There was a brief period of peace in Iraq from September 1988 to August 1990. Just two years. After eight years of constant war with Iran, the Iraqi’s took a two-year break, during which time Saddam Hussein decided he had the green light to annex Kuwait. Their brief period of peace ended with the U.S. “shock and awe” that turned Saddam back to his own land and left Kuwait ablaze.
The eight-year war with Iran was straight out of Orwell. Massive defeats were proclaimed to be victories. Young-men-turned-soldiers died inglorious deaths by poison gas on a scale not seen since 1918. Massive posters of Saddam were everywhere. Billboards on the side of the road showed him in a military helmet. Posters in stores showed him sporting a turban. Every home had pictures of him kissing babies, and generally looking lovable.
When I asked Iraqis why there were so many pictures of Saddam, they all replied with the exact same phrase: “Because we love him.”
Crazy. War is Peace. Freedom is Slavery. Ignorance is Strength.
I was there once during the last year of the war and again during the brief period of calm before the Kuwait invasion. It was a memorable place, and although I was warned not to walk around on my own, I did it all the time. I wanted to spend as much time with the Iraqi people as I could. I was there to facilitate the sale of passenger car tires to the Socialist government of Iraq, but I took the opportunity to visit Babylon and the National Museum of Antiquities.
I mention all this because it explains why I had two Iraqi visas in my passport when I got in trouble at LAX (Los Angeles International Airport). While the United States was bombing bridges, roads and telecommunication centers in Iraq, I was on a business trip in Japan. In fact, I had mostly moved on and forgotten about my business dealings with Saddam’s government. I was in Japan doing some kind of business deal involving collectable antique autos.
When I landed in LA on my return from a week in Japan, I noticed there was a dog running loose in the airport, near the baggage claim. I thought that was strange, so I watched him running around from person to person. Then the little dog came up to me and started sniffing around my ankles and the one bag I had picked up from the carousel.
Then just as suddenly as that dog appeared, he ran off in another direction. Again, I thought that was weird and I was sort of amused at the thought of a dog loose in the airport. That’s when I noticed a beagle sniffing my shoes and legs and my luggage. I thought, “Holy cow, another loose dog in the airport!”
Just then, my last bag came off the carousel. I grabbed my bag, turned around, and the dog was gone. I got my things and started walking to the customs area when I felt someone grab both my arms and pull me away from my luggage.

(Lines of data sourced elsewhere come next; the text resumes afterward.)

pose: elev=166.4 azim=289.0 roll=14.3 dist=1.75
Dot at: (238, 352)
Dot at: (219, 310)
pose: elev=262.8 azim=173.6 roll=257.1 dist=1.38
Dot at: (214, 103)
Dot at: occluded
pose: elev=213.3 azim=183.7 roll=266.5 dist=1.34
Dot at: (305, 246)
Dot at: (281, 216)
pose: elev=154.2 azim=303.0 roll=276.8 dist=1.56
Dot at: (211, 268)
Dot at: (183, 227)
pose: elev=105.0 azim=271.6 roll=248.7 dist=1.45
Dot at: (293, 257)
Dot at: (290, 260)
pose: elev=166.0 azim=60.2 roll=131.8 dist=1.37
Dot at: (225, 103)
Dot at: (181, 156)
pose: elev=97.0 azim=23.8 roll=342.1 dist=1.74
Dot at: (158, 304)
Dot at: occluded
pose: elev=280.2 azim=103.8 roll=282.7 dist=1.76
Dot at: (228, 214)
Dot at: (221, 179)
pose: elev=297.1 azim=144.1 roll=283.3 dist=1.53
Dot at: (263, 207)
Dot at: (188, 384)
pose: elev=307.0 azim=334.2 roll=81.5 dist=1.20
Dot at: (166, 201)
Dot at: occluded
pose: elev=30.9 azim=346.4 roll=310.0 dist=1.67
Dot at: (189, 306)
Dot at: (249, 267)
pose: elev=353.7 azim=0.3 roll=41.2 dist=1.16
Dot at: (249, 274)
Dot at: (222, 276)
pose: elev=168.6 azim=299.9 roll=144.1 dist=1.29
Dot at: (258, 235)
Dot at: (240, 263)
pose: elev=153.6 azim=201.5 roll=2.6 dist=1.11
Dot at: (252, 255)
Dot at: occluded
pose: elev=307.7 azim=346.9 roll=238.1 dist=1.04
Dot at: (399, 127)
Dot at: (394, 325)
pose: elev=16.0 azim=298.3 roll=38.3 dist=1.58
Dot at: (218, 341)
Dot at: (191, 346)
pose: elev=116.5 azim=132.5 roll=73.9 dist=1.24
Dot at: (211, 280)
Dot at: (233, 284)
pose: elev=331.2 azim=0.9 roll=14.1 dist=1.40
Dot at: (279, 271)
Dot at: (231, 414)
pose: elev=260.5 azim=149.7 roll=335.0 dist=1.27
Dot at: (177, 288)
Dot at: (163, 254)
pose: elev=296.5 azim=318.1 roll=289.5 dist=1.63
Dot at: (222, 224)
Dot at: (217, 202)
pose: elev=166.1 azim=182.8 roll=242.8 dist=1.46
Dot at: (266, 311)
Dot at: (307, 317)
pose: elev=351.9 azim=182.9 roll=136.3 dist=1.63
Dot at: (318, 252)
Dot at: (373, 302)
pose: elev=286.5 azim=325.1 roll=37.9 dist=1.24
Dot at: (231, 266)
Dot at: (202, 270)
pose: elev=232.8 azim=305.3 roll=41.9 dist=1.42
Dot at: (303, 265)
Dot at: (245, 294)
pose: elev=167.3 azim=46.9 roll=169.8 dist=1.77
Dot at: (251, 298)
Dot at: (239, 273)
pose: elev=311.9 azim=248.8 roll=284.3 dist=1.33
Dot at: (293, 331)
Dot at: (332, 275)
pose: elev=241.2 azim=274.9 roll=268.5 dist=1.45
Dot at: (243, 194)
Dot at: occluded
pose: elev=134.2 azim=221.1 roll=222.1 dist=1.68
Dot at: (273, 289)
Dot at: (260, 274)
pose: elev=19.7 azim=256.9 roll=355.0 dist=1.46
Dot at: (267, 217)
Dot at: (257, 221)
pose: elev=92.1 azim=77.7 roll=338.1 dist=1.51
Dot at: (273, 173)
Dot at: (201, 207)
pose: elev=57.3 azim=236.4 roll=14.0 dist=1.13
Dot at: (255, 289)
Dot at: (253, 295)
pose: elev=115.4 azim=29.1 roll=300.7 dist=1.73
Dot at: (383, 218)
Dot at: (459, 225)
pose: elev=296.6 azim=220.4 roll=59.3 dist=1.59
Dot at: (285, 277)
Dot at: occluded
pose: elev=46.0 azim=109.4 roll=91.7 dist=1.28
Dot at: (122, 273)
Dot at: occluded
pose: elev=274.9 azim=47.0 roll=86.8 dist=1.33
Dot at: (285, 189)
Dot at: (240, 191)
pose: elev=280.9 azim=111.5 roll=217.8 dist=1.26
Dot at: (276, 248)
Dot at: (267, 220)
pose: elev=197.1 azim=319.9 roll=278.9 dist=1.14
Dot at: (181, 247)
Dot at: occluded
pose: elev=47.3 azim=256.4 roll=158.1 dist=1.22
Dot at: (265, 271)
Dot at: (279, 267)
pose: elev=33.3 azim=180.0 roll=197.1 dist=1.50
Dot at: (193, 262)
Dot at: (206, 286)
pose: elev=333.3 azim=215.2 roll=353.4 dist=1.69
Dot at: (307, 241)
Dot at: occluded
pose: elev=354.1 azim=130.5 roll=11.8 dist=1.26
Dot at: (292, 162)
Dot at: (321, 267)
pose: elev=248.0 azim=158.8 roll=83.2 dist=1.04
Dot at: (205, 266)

Two big drug enforcement guys didn’t handcuff me in front of the big crowd, but they certainly had a hold of me and told me to go with them. They took me to a long metal table in full view of people lining up to clear customs. I was embarrassed for sure, so I asked them what was going on.
“You don’t ask us questions. We ask the questions here.”
They searched my briefcase and my wallet before searching my luggage. They took my passport and started going through it. “Why were you in Japan?” Business.
Holy Cow! They saw the Iraqi visas in my passport and turned up the heat. “What were you doing in Iraq?” “Do you have friends in Iraq?” “Why did you have to go to Iraq twice in such a short time?” They didn’t seem to really listen to any of my answers.
“How much money did you take to Japan?” Two-Hundred Dollars. “You only have $140 in here now, what did you do with the other $60?” I really can’t say. I was there for a week, maybe it was food.
These guys were all business. I’m 6 foot 3, but they all seemed taller and stronger than me. They were irritable, bossy, and suddenly I found myself sweating there at that table. I don’t know who had access to my bags. No, I didn’t have them locked. Yes, it’s possible that someone put drugs in my luggage.
They pulled a week’s worth of dirty laundry out of my bags and across the table for all the world to see. I wasn’t allowed to touch anything. They saved the suitcase the dogs were most interested in for last. They asked me one last time if I had any contraband in there. I told them no.
Then they opened it and started dumping my stuff out on the table. They found a plastic bag full of Andes Mints and asked me what that was for? I told them I was doing Weight Watchers and when the hotel left those on my pillow I was saving them for later.
They all looked at each other and told me they were done with me. That was it. No apology. No help re-packing my stuff. I wanted to get out of there as fast as possible so I didn’t say another word to them.